Les infections constituent la première cause de mortalité des patients atteints de leucémie lymphoïde chronique. Au cours du myélome, l'hypogammaglobulinémie est moins fréquente, mais plus corrélée avec l'évolutivité de la maladie.
Dans la leucémie lymphoïde chronique, une électrophorèse des protéines doit être réalisée tous les un à deux ans pour rechercher la survenue d'une hypogammaglobulinémie ou bien en cas d'épisode infectieux sévère ou à répétition.
Pour le Dr Bruno Casin, si à l'électrophorèse des protéines le taux d'immunoglobulines est < 4 g/L, le risque infectieux est important. Il y a habituellement une diminution des 3 classes d'immunoglobulines IgG, IgA et IgM.
D'après les communications des Drs Bruno Casin (CHRU Lille),
Marianne Debré (hôpital Necker - Enfants-Malades, Paris), Myriam Labalette (CHRU Lille)
et du Pr Eric Hachulla (CHRU Lille),
en partenariat avec les Laboratoires Baxter Hyland Immuno.

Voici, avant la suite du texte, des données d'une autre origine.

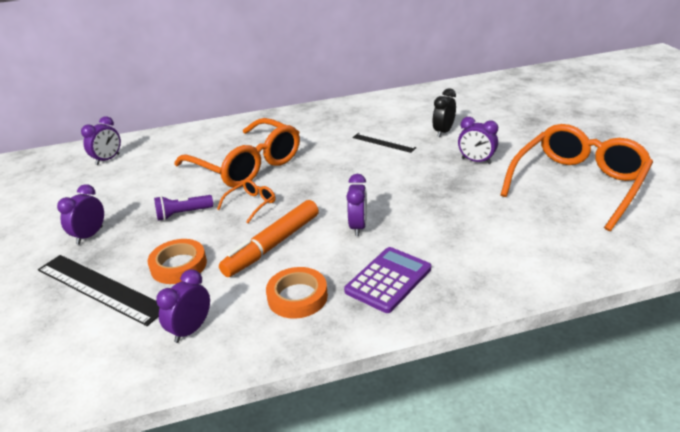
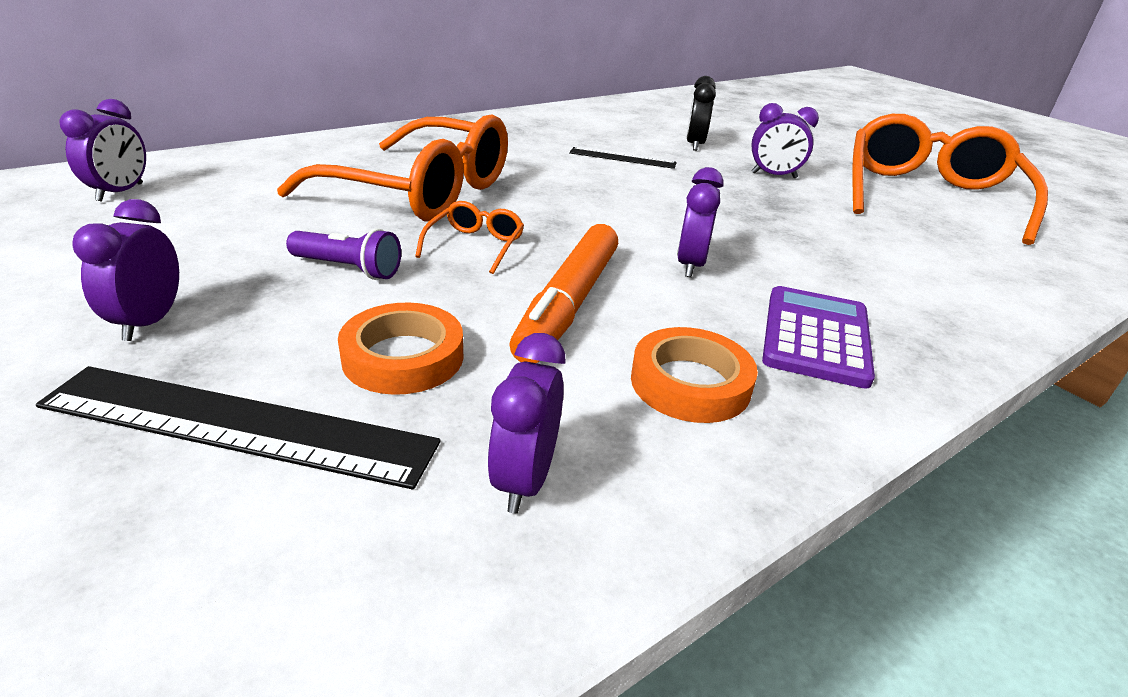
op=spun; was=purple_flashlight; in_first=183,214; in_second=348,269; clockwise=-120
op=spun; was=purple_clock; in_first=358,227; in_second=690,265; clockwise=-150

Mode d'emploi des immunoglobulines polyvalentes à domicile
Le Dr Marianne Debré (pédiatre à l'hôpital Necker - Enfants-Malades) s'occupe particulièrement de la prise en charge des enfants atteints de déficit de l'immunité cellulaire et humorale. Depuis 1991, à la demande des patients, elle a été amenée à développer l'utilisation des immunoglobulines polyvalentes à domicile. La situation est d'autant plus particulière qu'il n'y a pas de cadre réglementaire tant pour la dispensation que pour l'administration des immunoglobulines polyvalentes à domicile. Néanmoins, des critères d'éligibilité ont été établis pour sélectionner les patients qui pourront bénéficier des cures à domicile :
- motivation affirmée de la famille et du patient ;
- nécessité d'un abord veineux facile ;
- taux de plaquettes normal ;
- il est nécessaire que la tolérance des Ig4 soit parfaite en hospitalisation pendant au moins six mois ;
- engagement de la présence effective au cours de la perfusion d'un adulte responsable et formé à la technique (les parents peuvent être amenés à apprendre à mettre eux-mêmes une voie veineuse à leur enfant) ;
- nécessité d'information du médecin traitant ;
- nécessité pour le patient d'avoir un téléphone à domicile.
Les règles de prophylaxie anti-infectieuse dans la LLC
Des perfusions régulières d'immunoglobulines polyvalentes dans la LLC plus que dans le myélome est nécessaire pour éviter un risque infectieux dans les situations suivantes :
- si le taux d'immunoglobulines totales à l'électrophorèse des protéines est < 4 g/l et s'il s'y associe des épisodes infectieux sévères ou à répétition ;
- ou s'il existe un risque additionnel d'infection :
une neutropénie, une chimiothérapie en cours, une insuffisance respiratoire chronique, si le patient est diabétique, en cas d'antécédent de splénectomie, s'il y a un traitement corticoïde associé (des patients atteints de LLC sont à risque d'anémie hémolytique auto-immune et de purpura thrombopénique immunologique justifiant alors parfois des traitements corticoïdes prolongés).